PROVIDED DATA Start Marker

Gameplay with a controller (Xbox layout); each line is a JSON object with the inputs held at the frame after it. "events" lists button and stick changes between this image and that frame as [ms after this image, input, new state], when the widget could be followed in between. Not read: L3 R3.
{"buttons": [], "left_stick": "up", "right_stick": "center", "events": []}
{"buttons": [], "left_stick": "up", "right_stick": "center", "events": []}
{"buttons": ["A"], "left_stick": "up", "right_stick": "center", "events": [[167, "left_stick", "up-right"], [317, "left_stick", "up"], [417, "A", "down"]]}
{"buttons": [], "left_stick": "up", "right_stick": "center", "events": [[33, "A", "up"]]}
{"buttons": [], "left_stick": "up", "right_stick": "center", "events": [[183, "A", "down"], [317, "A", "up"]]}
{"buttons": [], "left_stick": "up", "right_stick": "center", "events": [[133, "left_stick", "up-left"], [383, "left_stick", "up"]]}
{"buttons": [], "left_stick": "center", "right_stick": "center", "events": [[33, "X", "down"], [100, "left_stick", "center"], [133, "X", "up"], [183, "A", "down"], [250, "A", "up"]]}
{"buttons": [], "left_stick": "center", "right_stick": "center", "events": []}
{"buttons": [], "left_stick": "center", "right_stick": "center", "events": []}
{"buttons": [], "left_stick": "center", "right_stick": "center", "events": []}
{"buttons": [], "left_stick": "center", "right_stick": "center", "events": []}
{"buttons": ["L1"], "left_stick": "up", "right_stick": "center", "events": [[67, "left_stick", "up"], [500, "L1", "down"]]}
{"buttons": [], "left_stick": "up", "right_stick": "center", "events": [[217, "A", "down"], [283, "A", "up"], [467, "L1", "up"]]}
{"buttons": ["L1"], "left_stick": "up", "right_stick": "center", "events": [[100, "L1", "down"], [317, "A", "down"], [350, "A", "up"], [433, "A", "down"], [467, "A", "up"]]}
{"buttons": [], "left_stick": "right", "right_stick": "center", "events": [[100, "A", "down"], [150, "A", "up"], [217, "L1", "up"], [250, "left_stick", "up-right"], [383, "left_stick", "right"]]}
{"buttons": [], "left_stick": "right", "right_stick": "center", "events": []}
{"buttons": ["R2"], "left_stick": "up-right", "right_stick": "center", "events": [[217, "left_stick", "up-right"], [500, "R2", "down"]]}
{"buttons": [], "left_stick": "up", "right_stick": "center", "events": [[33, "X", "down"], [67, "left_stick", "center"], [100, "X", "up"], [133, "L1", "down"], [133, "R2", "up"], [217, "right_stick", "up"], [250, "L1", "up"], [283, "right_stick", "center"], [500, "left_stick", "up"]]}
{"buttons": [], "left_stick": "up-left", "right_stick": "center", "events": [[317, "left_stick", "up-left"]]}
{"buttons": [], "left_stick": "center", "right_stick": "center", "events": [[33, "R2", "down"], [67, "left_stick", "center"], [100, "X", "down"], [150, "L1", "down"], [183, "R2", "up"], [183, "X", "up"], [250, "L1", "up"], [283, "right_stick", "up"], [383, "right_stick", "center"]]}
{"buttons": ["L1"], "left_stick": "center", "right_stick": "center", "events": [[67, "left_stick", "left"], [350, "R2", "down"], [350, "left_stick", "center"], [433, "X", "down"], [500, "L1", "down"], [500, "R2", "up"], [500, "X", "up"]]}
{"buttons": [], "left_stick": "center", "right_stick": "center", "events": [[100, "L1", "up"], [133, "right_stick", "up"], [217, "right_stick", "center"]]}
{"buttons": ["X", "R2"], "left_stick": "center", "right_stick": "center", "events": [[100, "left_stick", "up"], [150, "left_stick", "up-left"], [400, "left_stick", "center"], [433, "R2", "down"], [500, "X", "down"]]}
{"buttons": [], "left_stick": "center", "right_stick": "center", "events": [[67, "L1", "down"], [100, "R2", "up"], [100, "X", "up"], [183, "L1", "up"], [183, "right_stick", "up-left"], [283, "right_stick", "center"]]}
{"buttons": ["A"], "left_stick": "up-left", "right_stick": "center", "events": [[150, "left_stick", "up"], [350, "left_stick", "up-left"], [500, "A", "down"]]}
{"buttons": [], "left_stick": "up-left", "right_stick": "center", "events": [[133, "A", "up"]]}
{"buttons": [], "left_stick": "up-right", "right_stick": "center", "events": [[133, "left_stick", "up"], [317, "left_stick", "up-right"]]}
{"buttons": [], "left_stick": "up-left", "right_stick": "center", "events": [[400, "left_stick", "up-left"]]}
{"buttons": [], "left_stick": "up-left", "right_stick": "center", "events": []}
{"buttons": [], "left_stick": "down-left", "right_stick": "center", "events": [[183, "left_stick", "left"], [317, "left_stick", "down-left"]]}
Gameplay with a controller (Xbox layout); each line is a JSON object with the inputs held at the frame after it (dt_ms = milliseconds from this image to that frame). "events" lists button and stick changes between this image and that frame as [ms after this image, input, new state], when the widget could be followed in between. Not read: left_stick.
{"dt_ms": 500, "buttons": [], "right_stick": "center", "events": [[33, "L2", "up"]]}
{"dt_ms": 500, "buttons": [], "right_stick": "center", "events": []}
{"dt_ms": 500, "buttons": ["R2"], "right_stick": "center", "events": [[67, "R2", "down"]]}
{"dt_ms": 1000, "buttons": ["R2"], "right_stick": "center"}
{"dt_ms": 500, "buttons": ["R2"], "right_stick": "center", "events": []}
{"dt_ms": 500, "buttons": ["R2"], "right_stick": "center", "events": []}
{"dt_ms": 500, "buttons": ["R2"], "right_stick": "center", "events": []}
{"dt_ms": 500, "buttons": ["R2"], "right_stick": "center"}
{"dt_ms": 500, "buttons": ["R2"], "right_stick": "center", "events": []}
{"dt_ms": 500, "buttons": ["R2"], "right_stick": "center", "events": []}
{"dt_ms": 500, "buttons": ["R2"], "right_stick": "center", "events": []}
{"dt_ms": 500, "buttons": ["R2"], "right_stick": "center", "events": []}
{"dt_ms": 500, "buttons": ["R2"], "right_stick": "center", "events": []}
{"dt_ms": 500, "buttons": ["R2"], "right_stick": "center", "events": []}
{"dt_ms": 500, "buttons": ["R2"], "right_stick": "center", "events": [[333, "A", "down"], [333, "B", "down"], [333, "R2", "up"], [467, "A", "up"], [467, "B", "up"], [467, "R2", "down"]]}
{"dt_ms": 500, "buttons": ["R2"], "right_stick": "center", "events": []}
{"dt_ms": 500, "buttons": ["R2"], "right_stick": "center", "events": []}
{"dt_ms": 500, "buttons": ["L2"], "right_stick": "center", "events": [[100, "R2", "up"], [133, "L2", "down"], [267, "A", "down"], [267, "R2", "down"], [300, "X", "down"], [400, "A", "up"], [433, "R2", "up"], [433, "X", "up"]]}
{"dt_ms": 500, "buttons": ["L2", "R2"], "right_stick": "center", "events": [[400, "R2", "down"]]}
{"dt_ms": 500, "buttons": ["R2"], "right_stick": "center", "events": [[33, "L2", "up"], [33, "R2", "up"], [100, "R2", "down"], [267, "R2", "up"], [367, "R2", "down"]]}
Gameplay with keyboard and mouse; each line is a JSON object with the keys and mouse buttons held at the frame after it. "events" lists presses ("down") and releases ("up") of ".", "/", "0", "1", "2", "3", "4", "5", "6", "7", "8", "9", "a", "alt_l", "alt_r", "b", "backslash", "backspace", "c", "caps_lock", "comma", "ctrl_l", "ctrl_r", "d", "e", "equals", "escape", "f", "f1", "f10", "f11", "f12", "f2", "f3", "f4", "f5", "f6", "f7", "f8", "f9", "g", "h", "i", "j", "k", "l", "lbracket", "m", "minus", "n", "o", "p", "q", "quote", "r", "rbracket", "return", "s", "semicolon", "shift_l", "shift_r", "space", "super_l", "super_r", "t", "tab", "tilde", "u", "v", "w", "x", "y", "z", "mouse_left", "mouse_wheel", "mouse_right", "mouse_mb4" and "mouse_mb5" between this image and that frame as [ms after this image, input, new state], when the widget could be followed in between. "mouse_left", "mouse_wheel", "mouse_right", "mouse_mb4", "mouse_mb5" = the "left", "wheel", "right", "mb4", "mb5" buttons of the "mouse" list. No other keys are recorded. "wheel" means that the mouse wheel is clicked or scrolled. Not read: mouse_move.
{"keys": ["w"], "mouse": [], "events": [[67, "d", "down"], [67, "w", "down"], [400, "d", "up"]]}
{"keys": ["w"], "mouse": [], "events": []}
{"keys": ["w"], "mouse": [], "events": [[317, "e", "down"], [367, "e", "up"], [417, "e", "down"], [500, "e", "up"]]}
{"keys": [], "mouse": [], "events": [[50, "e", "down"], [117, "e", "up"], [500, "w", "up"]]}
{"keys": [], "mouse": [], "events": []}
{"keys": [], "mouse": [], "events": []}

PROVIDED DATA End Marker

WORK INSTRUCTIONS:
Copy each line above where "Xbox" appears.

RESULT OF THIS TASK:
Gameplay with a controller (Xbox layout); each line is a JSON object with the inputs held at the frame after it. "events" lists button and stick changes between this image and that frame as [ms after this image, input, new state], when the widget could be followed in between. Not read: L3 R3.
Gameplay with a controller (Xbox layout); each line is a JSON object with the inputs held at the frame after it (dt_ms = milliseconds from this image to that frame). "events" lists button and stick changes between this image and that frame as [ms after this image, input, new state], when the widget could be followed in between. Not read: left_stick.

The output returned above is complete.